Present all of the data below as a numbered list, one entry per line, with blank lines dropped. Leave the pictures out of your answer.

┏━━

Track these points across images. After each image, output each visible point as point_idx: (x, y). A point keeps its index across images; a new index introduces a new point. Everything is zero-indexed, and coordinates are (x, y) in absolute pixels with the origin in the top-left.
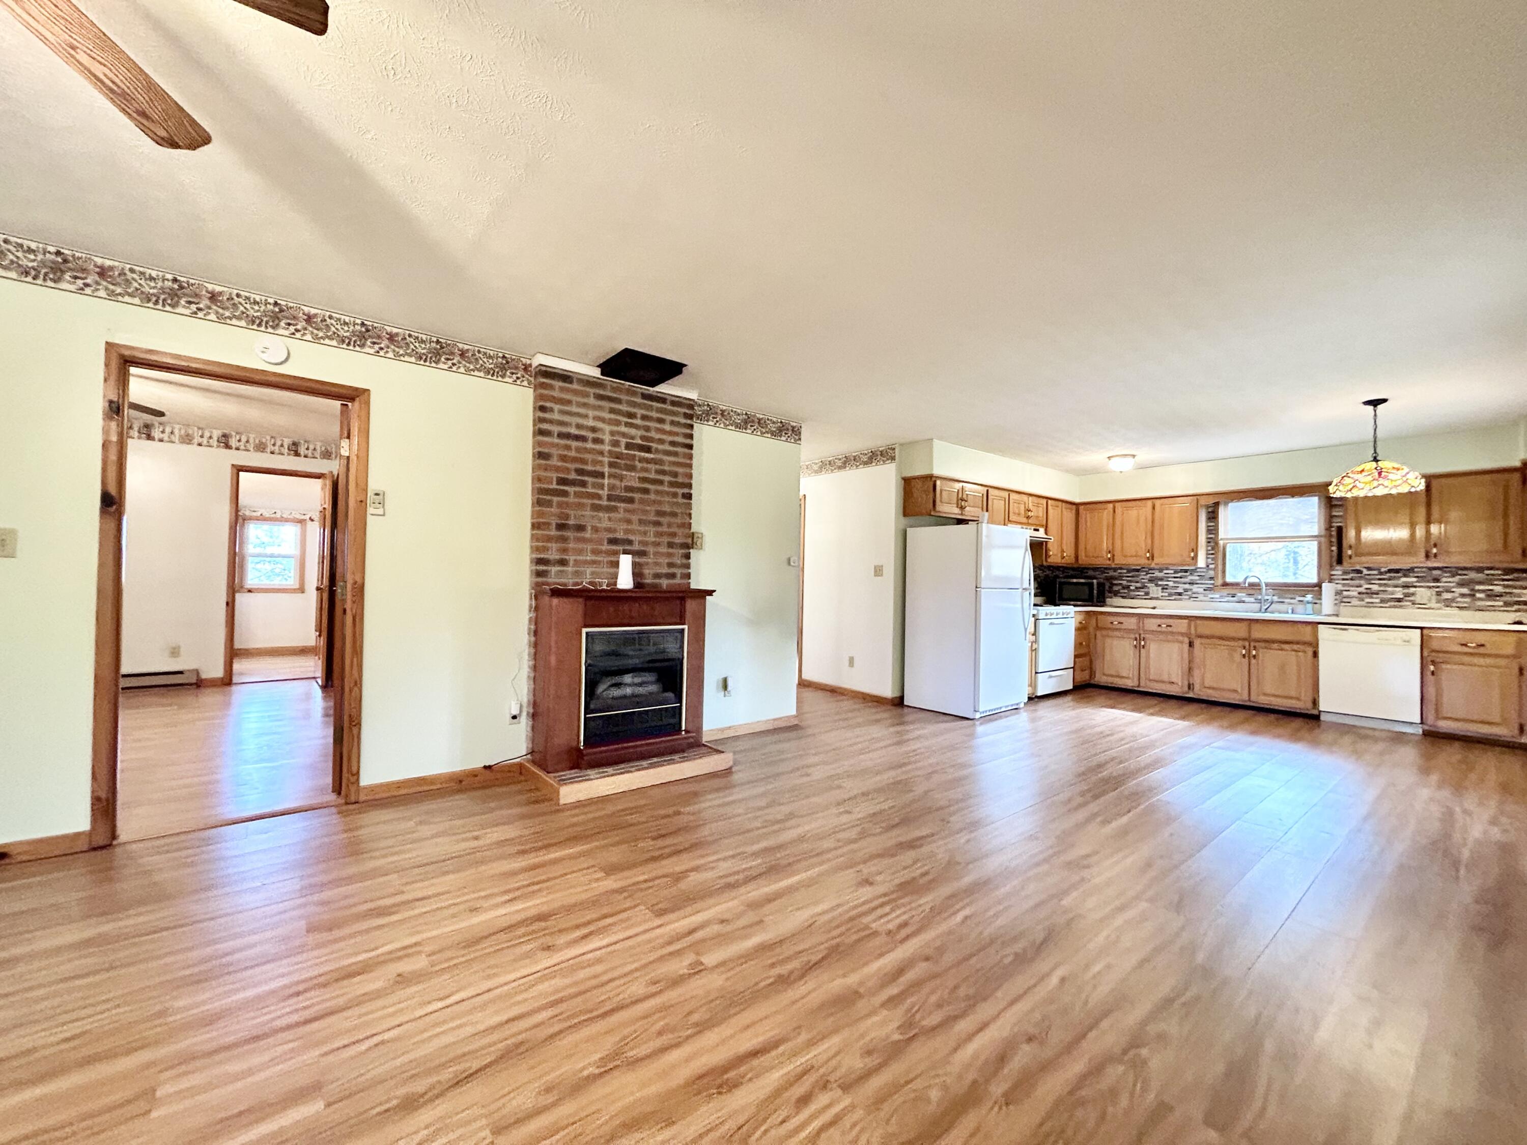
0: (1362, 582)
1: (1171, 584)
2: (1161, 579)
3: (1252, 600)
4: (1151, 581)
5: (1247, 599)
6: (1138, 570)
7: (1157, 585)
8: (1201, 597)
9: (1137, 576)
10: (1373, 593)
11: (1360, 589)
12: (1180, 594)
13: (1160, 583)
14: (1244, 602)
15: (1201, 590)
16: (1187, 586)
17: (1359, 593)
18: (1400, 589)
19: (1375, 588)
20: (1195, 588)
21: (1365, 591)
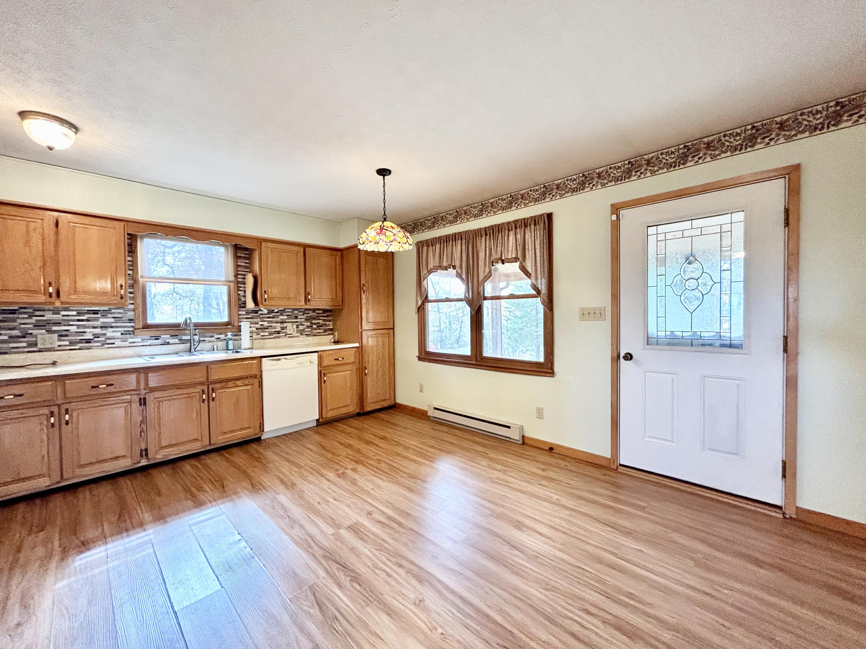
0: (258, 320)
1: (73, 329)
2: (58, 324)
3: (176, 341)
4: (38, 326)
5: (171, 341)
6: (13, 312)
7: (49, 331)
8: (118, 343)
9: (14, 320)
10: (265, 329)
11: (258, 326)
12: (88, 341)
13: (55, 328)
14: (168, 343)
15: (119, 334)
16: (98, 331)
17: (257, 329)
18: (279, 324)
19: (266, 324)
20: (109, 333)
21: (260, 327)
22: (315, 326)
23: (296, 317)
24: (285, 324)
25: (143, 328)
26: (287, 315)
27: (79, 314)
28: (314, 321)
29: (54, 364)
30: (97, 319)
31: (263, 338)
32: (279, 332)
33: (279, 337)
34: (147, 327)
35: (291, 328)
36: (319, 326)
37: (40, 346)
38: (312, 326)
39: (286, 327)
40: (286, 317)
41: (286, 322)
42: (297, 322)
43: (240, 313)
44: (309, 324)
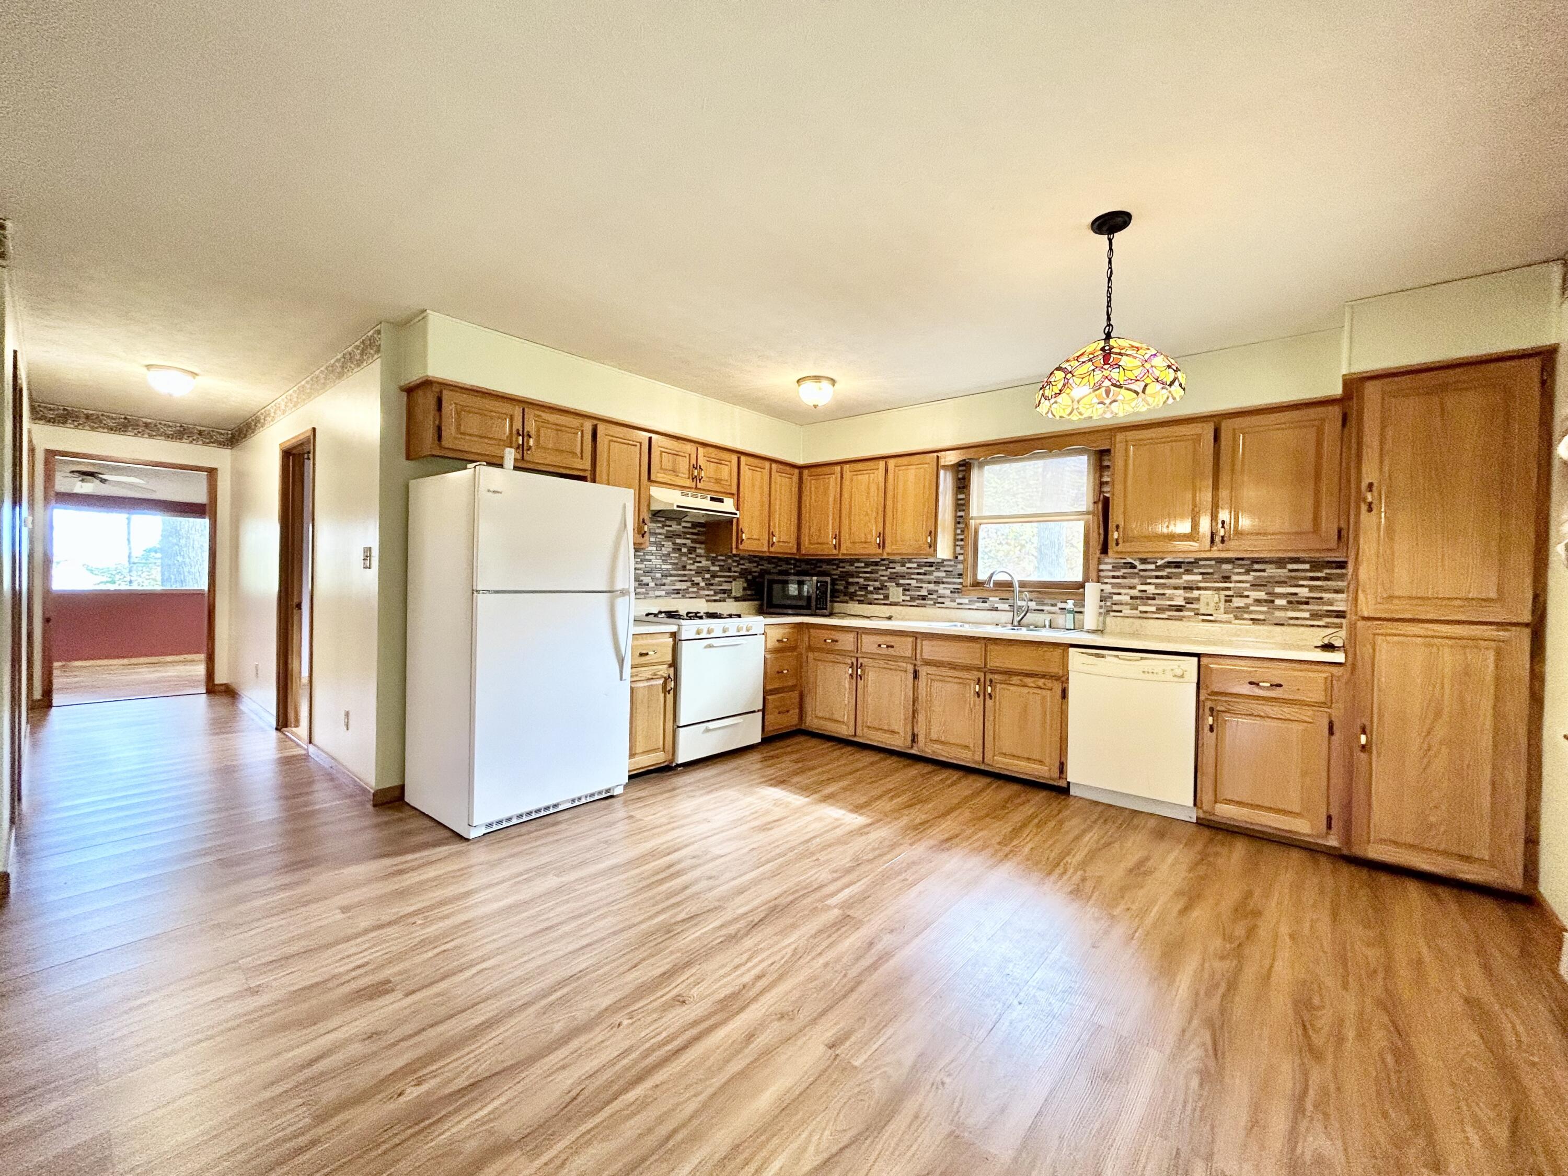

┗━━

§ Final answer
1. Track these points across images. After each image, output each visible point as point_idx: (x, y). A point keeps its index across images; a new index introduces a new point. Everything is zero-indexed, and coordinates are (x, y) in absolute pixels with the origin in the top-left.
2. 0: (1362, 582)
3. 1: (1171, 584)
4. 2: (1161, 579)
5. 3: (1252, 600)
6. 4: (1151, 581)
7. 5: (1247, 599)
8. 6: (1138, 570)
9. 7: (1157, 585)
10. 8: (1201, 597)
11. 9: (1137, 576)
12. 10: (1373, 593)
13. 11: (1360, 589)
14. 12: (1180, 594)
15. 13: (1160, 583)
16. 14: (1244, 602)
17. 15: (1201, 590)
18. 16: (1187, 586)
19. 17: (1359, 593)
20. 18: (1400, 589)
21. 19: (1375, 588)
22. 20: (1195, 588)
23. 21: (1365, 591)
24. 0: (258, 320)
25. 1: (73, 329)
26. 2: (58, 324)
27. 3: (176, 341)
28. 4: (38, 326)
29. 5: (171, 341)
30. 6: (13, 312)
31. 7: (49, 331)
32. 8: (118, 343)
33. 9: (14, 320)
34. 10: (265, 329)
35. 11: (258, 326)
36. 12: (88, 341)
37. 13: (55, 328)
38. 14: (168, 343)
39. 15: (119, 334)
40. 16: (98, 331)
41. 17: (257, 329)
42. 18: (279, 324)
43. 19: (266, 324)
44. 20: (109, 333)
45. 21: (260, 327)
46. 22: (315, 326)
47. 23: (296, 317)
48. 24: (285, 324)
49. 25: (143, 328)
50. 26: (287, 315)
51. 27: (79, 314)
52. 28: (314, 321)
53. 29: (54, 364)
54. 30: (97, 319)
55. 31: (263, 338)
56. 32: (279, 332)
57. 33: (279, 337)
58. 34: (147, 327)
59. 35: (291, 328)
60. 36: (319, 326)
61. 37: (40, 346)
62. 38: (312, 326)
63. 39: (286, 327)
64. 40: (286, 317)
65. 41: (286, 322)
66. 42: (297, 322)
67. 43: (240, 313)
68. 44: (309, 324)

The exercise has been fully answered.